William Control chronology
|  | Hate Culture (2008) | Noir (2010) |

Singles from Hate Culture
- "Beautiful Loser" Released: September 30, 2008;

= Hate Culture =

Hate Culture is the debut studio album by William Control. It was released on October 28, 2008, through independent label Victory Records.

==Recording and composition==
The album was written, produced and engineered by William Control. It was mixed by Justin Armstrong and William Control at Robert Lang Studios in Seattle in July 2008.

The album is a concept album that follows a man named William Control on the last day before he kills himself. Speaking to Kerrang! in 2009, Francis said:That came out of some serious desperation and hopelessness. Being on the road for five years had worn me down. I’d literally been home for three months in those five years and there were internal problems within Aiden that, coupled with some things that were going in my personal life, meant I snapped and had a breakdown. I went home and wrote some songs that didn’t really fit Aiden. We’re a punk rock band who like horror films…and those were more electronic and dark. I showed them to the label and they liked them so I put together William Control as a solo project and that album came together pretty quickly as a therapeutic outlet.

==Release==
The single "Beautiful Loser" was released on iTunes on September 30, 2008. On November 4, a music video directed by Kevin McVey was released. In February and March 2009, the band supported Escape the Fate on their headlining tour in the U.S.

== Track listing ==

- Notes
- Prologue is from the opening monologue The Libertine, by Stephen Jeffreys.
- A track from the album sessions, Deathclub, was remixed by Wes Borland and Renholdër and included on the Underworld: Rise of the Lycans: Original Motion Picture Soundtrack.

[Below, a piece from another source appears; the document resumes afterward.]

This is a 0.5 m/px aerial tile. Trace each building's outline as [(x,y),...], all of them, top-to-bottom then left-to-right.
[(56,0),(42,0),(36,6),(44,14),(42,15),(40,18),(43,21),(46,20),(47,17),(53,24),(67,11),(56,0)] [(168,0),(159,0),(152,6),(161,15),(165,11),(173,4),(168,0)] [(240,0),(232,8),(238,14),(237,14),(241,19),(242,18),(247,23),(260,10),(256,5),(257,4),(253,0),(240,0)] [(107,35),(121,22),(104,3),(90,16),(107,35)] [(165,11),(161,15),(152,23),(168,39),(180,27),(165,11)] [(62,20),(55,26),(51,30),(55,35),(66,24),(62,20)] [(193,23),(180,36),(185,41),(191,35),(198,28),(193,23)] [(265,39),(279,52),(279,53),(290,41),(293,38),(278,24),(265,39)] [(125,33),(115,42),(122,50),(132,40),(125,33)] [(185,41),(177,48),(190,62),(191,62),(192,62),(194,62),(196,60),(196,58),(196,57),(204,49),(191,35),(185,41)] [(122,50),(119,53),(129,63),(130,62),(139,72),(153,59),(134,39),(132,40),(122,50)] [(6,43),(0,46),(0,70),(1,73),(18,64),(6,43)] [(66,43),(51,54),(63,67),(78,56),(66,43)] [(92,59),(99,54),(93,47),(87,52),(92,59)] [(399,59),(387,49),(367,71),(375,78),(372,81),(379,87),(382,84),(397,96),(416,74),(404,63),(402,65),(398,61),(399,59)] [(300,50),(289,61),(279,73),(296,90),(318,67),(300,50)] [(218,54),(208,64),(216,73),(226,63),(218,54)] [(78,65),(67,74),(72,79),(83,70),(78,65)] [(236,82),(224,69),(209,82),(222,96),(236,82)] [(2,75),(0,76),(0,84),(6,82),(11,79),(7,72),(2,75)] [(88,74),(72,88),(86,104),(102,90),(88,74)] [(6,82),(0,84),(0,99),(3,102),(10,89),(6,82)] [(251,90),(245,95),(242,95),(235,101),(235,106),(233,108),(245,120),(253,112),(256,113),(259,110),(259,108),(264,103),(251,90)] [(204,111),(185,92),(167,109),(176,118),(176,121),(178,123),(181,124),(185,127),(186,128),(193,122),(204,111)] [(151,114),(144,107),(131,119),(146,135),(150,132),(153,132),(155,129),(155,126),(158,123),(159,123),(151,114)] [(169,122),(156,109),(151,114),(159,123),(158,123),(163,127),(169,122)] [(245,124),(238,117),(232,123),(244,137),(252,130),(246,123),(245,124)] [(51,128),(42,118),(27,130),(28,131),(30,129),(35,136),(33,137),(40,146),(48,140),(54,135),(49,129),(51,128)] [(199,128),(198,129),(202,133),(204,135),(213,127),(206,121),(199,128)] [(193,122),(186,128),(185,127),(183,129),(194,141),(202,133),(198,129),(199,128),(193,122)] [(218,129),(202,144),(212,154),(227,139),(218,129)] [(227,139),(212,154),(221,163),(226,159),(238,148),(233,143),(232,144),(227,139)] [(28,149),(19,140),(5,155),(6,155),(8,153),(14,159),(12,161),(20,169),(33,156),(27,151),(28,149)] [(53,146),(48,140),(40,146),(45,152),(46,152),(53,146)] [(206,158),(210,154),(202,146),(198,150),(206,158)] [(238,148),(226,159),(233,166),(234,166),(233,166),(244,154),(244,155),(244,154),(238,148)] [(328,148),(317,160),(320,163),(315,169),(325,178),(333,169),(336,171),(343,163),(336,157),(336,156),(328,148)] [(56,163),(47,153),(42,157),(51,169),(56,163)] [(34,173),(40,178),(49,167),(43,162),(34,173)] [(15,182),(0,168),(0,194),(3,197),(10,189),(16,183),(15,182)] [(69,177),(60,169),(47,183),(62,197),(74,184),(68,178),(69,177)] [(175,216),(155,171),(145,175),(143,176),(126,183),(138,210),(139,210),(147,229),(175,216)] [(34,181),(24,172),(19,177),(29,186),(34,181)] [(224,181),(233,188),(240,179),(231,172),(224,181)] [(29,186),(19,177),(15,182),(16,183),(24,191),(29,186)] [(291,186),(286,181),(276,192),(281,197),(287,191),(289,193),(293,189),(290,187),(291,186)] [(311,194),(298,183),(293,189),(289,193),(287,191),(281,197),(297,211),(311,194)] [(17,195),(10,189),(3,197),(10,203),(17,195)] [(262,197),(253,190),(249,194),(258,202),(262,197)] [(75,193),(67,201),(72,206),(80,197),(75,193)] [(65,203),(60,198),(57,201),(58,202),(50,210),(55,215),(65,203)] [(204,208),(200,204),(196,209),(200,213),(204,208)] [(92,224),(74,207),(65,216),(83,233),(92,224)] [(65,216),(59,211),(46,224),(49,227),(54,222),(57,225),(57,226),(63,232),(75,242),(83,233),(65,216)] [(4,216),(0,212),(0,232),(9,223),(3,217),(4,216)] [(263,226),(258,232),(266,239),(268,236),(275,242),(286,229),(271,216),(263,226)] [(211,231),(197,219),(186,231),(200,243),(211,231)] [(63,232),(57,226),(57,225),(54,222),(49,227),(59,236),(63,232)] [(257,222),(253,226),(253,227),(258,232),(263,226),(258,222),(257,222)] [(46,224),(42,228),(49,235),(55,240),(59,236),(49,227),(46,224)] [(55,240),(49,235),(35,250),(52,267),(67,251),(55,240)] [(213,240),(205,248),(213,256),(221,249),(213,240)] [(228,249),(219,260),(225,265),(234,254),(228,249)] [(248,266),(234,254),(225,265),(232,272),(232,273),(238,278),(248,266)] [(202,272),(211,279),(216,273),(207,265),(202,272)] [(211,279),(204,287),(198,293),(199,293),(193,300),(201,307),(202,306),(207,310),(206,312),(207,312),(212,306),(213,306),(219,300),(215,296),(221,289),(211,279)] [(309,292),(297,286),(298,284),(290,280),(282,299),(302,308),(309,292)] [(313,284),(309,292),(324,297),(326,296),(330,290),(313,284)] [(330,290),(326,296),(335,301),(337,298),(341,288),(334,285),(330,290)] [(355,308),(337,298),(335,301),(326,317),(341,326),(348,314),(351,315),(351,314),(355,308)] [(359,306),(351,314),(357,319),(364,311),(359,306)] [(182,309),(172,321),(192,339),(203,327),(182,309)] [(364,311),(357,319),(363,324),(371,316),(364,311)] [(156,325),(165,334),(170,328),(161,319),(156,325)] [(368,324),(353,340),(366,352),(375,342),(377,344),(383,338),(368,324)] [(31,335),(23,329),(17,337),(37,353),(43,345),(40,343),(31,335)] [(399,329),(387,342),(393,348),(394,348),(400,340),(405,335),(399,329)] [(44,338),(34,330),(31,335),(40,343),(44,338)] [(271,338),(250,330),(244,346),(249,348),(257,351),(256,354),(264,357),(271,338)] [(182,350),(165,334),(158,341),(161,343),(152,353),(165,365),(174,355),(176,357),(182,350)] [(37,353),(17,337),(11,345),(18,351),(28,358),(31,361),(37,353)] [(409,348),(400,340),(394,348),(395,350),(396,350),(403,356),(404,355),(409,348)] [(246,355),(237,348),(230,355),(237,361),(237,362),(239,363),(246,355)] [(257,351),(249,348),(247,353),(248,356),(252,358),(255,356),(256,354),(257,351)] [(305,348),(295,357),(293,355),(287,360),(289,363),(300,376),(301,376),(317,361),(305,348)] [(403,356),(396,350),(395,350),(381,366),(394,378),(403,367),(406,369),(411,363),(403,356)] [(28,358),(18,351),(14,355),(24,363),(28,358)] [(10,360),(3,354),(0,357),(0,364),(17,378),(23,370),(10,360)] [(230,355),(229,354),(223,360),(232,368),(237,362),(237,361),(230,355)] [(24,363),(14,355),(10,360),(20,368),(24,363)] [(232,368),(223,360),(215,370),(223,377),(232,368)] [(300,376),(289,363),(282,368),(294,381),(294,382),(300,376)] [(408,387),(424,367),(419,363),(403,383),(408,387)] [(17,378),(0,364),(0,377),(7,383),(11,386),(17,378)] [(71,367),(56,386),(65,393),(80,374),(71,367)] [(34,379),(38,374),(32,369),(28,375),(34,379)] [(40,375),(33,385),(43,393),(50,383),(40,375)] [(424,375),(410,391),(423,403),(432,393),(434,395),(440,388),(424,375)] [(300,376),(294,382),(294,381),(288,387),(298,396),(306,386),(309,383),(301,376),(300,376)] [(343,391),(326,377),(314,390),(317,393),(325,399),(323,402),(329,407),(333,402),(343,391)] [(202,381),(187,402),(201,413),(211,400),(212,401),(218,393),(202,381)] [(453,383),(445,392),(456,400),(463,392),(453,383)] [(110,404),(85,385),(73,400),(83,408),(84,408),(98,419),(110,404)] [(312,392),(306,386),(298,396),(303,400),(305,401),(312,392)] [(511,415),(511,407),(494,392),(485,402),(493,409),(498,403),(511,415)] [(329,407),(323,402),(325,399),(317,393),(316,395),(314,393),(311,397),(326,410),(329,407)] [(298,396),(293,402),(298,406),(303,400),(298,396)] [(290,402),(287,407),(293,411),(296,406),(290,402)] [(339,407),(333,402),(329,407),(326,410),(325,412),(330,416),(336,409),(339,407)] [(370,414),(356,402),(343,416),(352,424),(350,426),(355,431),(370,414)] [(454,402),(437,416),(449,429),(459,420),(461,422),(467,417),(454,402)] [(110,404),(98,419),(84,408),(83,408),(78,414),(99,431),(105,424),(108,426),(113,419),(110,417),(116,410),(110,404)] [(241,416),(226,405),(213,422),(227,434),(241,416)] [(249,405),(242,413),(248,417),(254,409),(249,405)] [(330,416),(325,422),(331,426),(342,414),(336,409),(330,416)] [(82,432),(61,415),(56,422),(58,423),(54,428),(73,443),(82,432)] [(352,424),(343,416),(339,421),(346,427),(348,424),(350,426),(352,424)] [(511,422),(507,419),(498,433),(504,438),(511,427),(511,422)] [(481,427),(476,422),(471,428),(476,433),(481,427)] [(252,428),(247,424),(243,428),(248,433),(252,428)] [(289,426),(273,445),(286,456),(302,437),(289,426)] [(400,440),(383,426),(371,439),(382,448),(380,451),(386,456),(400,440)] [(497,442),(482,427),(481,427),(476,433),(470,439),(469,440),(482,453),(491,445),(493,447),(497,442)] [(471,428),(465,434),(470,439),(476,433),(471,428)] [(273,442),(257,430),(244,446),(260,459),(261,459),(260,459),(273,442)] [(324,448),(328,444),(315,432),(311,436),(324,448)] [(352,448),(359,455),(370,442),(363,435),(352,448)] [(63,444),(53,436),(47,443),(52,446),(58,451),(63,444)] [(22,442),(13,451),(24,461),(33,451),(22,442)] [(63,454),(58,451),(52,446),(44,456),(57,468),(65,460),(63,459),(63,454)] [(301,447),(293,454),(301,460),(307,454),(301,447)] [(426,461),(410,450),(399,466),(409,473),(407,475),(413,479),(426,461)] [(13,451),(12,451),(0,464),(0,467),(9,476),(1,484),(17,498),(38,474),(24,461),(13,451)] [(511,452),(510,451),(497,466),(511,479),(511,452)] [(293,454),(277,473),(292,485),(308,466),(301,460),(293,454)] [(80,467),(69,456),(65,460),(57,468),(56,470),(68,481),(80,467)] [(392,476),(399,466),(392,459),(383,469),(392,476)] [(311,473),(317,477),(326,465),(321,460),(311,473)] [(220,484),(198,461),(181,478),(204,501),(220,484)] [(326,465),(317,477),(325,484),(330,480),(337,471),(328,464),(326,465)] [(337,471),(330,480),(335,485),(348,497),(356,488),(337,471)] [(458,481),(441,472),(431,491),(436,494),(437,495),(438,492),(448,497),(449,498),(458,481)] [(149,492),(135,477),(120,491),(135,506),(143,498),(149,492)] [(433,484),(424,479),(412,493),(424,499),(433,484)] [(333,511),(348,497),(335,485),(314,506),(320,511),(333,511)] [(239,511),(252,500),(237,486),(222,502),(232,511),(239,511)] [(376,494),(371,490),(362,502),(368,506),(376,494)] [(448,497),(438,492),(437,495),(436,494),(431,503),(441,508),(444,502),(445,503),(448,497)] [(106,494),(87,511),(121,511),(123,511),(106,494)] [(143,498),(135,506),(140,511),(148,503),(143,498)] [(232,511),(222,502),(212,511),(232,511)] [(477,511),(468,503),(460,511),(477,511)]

| No. | Title | Music | Length |
|---|---|---|---|
| 1. | "Prologue" |  | 2:03 |
| 2. | "Beautiful Loser" |  | 4:35 |
| 3. | "Strangers" |  | 4:03 |
| 4. | "Hate Culture" |  | 4:23 |
| 5. | "Tranquilize" |  | 3:15 |
| 6. | "Razor's Edge" |  | 4:20 |
| 7. | "We Are Already Here" |  | 0:11 |
| 8. | "Cemetery" | William Control and Kenneth Fletcher | 3:42 |
| 9. | "Don't Cry For Me" |  | 2:56 |
| 10. | "Damned" | William Control and Kenneth Fletcher | 3:24 |
| 11. | "The Whipping Haus" |  | 4:43 |
| 12. | "London Town" |  | 4:03 |
| 13. | "Untitled" (hidden after track 12) |  | 1:32 |
| Total length: |  |  | 46:34 |

== Personnel ==
All credits adapted from liner notes.
- Justin Armstrong – mixing
- Brit Asema – additional backing vocals (track: 11)
- Juliana Bricknell – voice (track: 7)
- William Control – producer, engineer, mixing
- DoubleJ – artwork, layout
- Kenneth Fletcher – assistant engineer
- Jake Gravbot – styling
- Lisa Johnson – photography
- Shannie Xavier Yngvason – additional backing vocals (tracks: 5 & 6)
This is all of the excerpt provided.